Sync Point Removal (`glGetError` Audit)¶

Why `glGetError()` Stalls the Pipeline¶

glGetError() is a synchronous query: the CPU must wait for the GPU to process all pending commands before returning the error state. In a pipelined architecture, this defeats the purpose of asynchronous uploads.

%%{init: {
  "theme": "dark",
  "themeVariables": {
    "signalTextColor": "#ffffff",
    "messageTextColor": "#ffffff",
    "labelTextColor": "#ffffff",
    "actorTextColor": "#ffffff",
    "noteBkgColor": "#e0af68",
    "noteTextColor": "#1a1b26",
    "lineColor": "#7aa2f7"
  }
}%%
sequenceDiagram
    participant CPU
    participant CmdQueue as GPU Command Queue
    participant GPU

    CPU->>CmdQueue: glTexSubImage2D (async, returns immediately)
    CPU->>CmdQueue: glGetError() -> STALL
    Note over CPU: (Waiting) Blocked waiting for GPU
    CmdQueue->>GPU: Execute TexSubImage...
    GPU-->>CmdQueue: Done
    CmdQueue-->>CPU: GL_NO_ERROR
    Note over CPU: Can finally continue

The Safety Net: `GL_DEBUG_OUTPUT_SYNCHRONOUS`¶

The application enables OpenGL debug output in synchronous mode (gl_debug.c):

glEnable(GL_DEBUG_OUTPUT);
glEnable(GL_DEBUG_OUTPUT_SYNCHRONOUS);

This means every GL error is already reported immediately via the debug callback, making glGetError() calls redundant for error detection.

Audit Results¶

Location	Context	Action	Rationale
`ssbo_rendering.c:24`	After SSBO init	Kept	Init-time only, negligible cost
`texture.c` (was line 206)	Sticky error clear	Removed	Redundant with debug callback
`texture.c` (was line 260)	After `glTexStorage2D`	Debug-only (`#ifndef NDEBUG`)	Fallback path, useful for debugging
`texture.c` (was line 289)	After `glTexSubImage2D`	Removed	Hot path, debug callback catches errors
`texture.c` (was line 309)	After `glGenerateMipmap`	Removed	Hot path, debug callback catches errors

Evolution of the Implementation¶

Phase 1: Naive Async (Blocked)¶

Initially, the worker converted data to a CPU buffer, and the Main Thread called glBufferData.

Result: Main thread blocked for ~45ms during allocation/copy.

Phase 2: Single PBO + Orphaning (Stalled)¶

We moved to PBOs, but reused a single PBO. We tried forcing glBufferData(NULL) to orphan.

Result: PBO Setup allocated memory every frame, taking ~26-40ms.
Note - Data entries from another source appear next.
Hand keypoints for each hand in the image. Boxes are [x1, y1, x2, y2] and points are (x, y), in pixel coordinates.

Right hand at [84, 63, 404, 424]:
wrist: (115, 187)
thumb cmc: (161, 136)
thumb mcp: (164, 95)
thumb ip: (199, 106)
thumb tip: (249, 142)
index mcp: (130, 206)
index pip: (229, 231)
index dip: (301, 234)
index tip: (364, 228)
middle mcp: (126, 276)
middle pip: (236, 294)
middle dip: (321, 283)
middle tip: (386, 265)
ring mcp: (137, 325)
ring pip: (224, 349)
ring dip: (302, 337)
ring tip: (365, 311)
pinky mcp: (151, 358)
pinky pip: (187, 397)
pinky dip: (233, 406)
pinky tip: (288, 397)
Frame time exploded.

Phase 3: Single PBO + Sync (Blocked)¶

We tried removing orphaning.

Result: glMapBufferRange blocked heavily because the GPU was still reading the previous upload. Implicit synchronization kicked in.
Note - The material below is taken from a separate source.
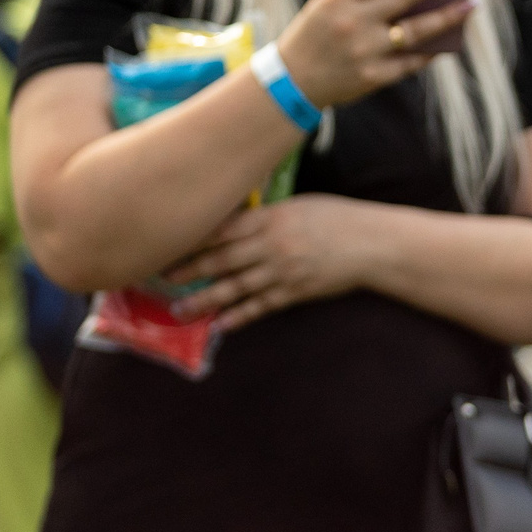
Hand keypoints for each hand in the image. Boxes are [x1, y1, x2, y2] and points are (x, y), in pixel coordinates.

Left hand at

Phase 4: Double-Buffered Persistent (Current PBO Strategy)¶

We implemented upload_pbo[2].

Result: PBO Setup dropped to < 0.1ms. The stall is completely gone, and we maintain 4k HDR streaming at full framerate.

Phase 5: Multi-Frame Pre-allocation & Sync Point Removal (Current)¶

We split texture initialization across 3 frames and removed glGetError() sync points.
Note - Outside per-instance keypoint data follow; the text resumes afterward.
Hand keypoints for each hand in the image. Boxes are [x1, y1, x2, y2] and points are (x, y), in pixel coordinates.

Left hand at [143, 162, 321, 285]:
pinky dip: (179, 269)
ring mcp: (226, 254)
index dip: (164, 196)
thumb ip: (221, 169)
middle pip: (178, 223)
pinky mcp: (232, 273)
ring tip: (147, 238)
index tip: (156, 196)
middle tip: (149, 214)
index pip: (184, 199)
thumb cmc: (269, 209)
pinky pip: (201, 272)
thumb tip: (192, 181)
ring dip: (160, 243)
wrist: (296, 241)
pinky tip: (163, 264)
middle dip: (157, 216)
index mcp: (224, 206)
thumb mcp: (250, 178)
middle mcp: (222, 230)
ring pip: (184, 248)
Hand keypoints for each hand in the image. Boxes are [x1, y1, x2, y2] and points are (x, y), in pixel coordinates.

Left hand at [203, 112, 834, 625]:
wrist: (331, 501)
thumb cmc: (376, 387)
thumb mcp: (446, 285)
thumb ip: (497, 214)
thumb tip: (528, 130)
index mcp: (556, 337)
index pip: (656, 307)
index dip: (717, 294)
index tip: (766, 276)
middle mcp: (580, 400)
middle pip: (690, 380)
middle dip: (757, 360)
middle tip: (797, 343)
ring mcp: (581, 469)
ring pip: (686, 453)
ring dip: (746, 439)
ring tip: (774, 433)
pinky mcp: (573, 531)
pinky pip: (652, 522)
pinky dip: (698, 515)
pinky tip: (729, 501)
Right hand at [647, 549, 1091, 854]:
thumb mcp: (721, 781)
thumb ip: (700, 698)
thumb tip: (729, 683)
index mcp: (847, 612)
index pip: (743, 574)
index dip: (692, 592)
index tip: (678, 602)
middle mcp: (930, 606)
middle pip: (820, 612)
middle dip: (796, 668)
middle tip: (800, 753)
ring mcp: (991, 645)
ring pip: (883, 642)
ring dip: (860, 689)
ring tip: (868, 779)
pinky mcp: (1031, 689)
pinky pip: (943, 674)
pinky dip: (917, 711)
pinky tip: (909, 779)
PBO Setup in Frame N (~1-5ms)
VRAM Pre-allocation deferred to Frame N+1 (~5-15ms, or 0ms with reuse)
Upload + Mipmaps in Frame N+M (~20-30ms)
3 glGetError() sync points removed from the upload path
glTexImage2D(level 0) replaces glTexStorage2D(13 levels): lighter allocation, mip chain deferred

Result: Worst-case frame spike reduced from ~60ms to ~20-30ms. With texture reuse (same dimensions), the pre-allocation frame is a no-op.

Asynchronous Performance Readbacks (Exposure & Histogram)¶

The same PBO principle is applied in reverse for GPU-to-CPU readbacks (Auto-Exposure and Histogram).

The Challenge¶

glReadPixels or glGetTexImage without PBOs will stall the CPU until the GPU finishes rendering the frame and transfers the data. This typically costs 1-2ms per call even for small data.

The Implementation¶

We use Double-Buffered PBOs + Sync Fences:

Trigger Phase (Frame N):
Call glGetTexImage into pbo[idx].
Insert a fence: sync[idx] = glFenceSync(GL_SYNC_GPU_COMMANDS_COMPLETE, 0).
Read Phase (Frame N+1):
Check the fence: glClientWaitSync(sync[!idx], ..., 0).
If GL_ALREADY_SIGNALED or GL_CONDITION_SATISFIED, map the PBO and read.
If not signaled, skip the update for this frame. This prevents the CPU from ever stalling at the cost of 1 extra frame of latency for HUD values.

Result: Exposure calculation and histogram extraction cost < 0.05ms on the CPU, regardless of scene complexity.

Code References¶

src/app.c: Manages the PBO array loop and deferred pre-allocation in app_update. Fields: pending_prealloc_w, pending_prealloc_h.
src/texture.c: texture_ensure_pbo (sizing), texture_map_pbo (flags), texture_preallocate_hdr (VRAM pre-allocation), texture_upload_hdr_from_pbo (upload pipeline).
src/async_loader.c: Handles the threading state machine (WAITING_FOR_PBO).
include/app.h: App struct holds recycled_hdr_tex, pending_prealloc_w/h, upload_pbo[2].
src/gl_debug.c: Configures GL_DEBUG_OUTPUT_SYNCHRONOUS.